Namun, di balik potensi tersebut, beberapa hal penting perlu diperhatikan. Adanya akses mudah bagi WNA untuk memiliki properti bisa memicu spekulasi harga, mengakibatkan kenaikan harga properti yang berlebihan.

Hal ini juga akan mempengaruhi keseimbangan pasar properti dan penyediaan hunian yang terjangkau bagi semua lapisan masyarakat. Terlepas dari klaim bahwa pembelian properti oleh WNA tidak akan “menjual negara”, dampak jangka panjangnya masih perlu dinilai lebih hati-hati.

Perlu dikhawatirkan bahwa dengan kepemilikan yang semakin banyak oleh WNA, akan ada kemungkinan pengendalian ekonomi yang semakin besar di tangan asing.

Kebijakan ini dapat menyebabkan pembelian besar-besaran oleh WNA yang berakibat pada distorsi pasar properti dan peluang investasi yang terbatas bagi masyarakat Indonesia sendiri.

Selain itu, ada risiko bahwa sebagian besar manfaat ekonomi yang dihasilkan oleh investasi properti ini akan mengalir keluar negeri, dengan sedikit dampak nyata bagi perkembangan ekonomi dalam negeri.

Beberapa hal perlu dipertimbangkan dalam implementasi kebijakan ini,

Pertama, untuk menghindari potensi spekulasi dan distorsi pasar, pemerintah sebaiknya mempertimbangkan batasan kuantitas dan nilai properti yang dapat dimiliki oleh WNA.

Kedua, pemerintah perlu mendorong investasi dalam negeri dengan memberikan insentif dan dukungan kepada pelaku bisnis lokal.
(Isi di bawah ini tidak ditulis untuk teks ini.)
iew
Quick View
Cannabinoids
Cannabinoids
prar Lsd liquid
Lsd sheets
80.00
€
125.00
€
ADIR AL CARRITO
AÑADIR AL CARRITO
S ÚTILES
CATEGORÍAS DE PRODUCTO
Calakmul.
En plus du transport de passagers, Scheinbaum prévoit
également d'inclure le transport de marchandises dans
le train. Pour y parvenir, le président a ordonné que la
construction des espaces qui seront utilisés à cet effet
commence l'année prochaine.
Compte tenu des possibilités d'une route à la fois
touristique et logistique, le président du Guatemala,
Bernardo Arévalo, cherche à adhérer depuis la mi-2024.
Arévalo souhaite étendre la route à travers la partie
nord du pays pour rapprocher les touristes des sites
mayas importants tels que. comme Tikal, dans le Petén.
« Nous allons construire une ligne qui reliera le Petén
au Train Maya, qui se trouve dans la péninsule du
Ini akan membantu menggerakkan perekonomian secara merata dan mendukung pengembangan industri dalam negeri.

Ketiga, adanya mekanisme pengawasan yang kuat untuk memastikan bahwa investasi properti WNA tidak menimbulkan ketidakseimbangan ekonomi dan tidak merugikan masyarakat lokal. Transparansi dalam kepemilikan dan transaksi properti juga perlu ditingkatkan.
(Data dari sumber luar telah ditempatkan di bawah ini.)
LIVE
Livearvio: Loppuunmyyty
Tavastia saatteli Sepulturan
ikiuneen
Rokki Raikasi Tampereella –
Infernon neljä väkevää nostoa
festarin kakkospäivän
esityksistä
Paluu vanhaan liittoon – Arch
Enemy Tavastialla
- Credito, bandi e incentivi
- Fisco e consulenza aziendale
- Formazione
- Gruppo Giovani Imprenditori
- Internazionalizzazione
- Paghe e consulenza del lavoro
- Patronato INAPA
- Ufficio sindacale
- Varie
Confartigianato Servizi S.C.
Keempat, pemerintah perlu mempertimbangkan solusi lain untuk merangsang pertumbuhan ekonomi, seperti pengembangan sektor industri, peningkatan pendidikan, dan peningkatan infrastruktur yang akan berdampak positif secara lebih luas.

Izin kepemilikan properti oleh WNA di Indonesia memerlukan keseimbangan yang hati-hati antara potensi ekonomi dan dampak sosial.

Penting untuk mempertimbangkan dampak jangka panjang dari kebijakan ini, serta mengevaluasi keseimbangan antara investasi asing dan perlindungan ekonomi domestik.

Dalam menghadapi tantangan ini, transparansi, pengawasan yang ketat, dan perencanaan yang matang harus menjadi kunci dalam menjaga kepentingan nasional.

Pemerintah harus bisa memastikan bahwa pengembangan properti tetap berpihak pada kepentingan semua lapisan masyarakat, sehingga hasil dari kebijakan ini benar-benar memberikan kontribusi positif bagi Indonesia.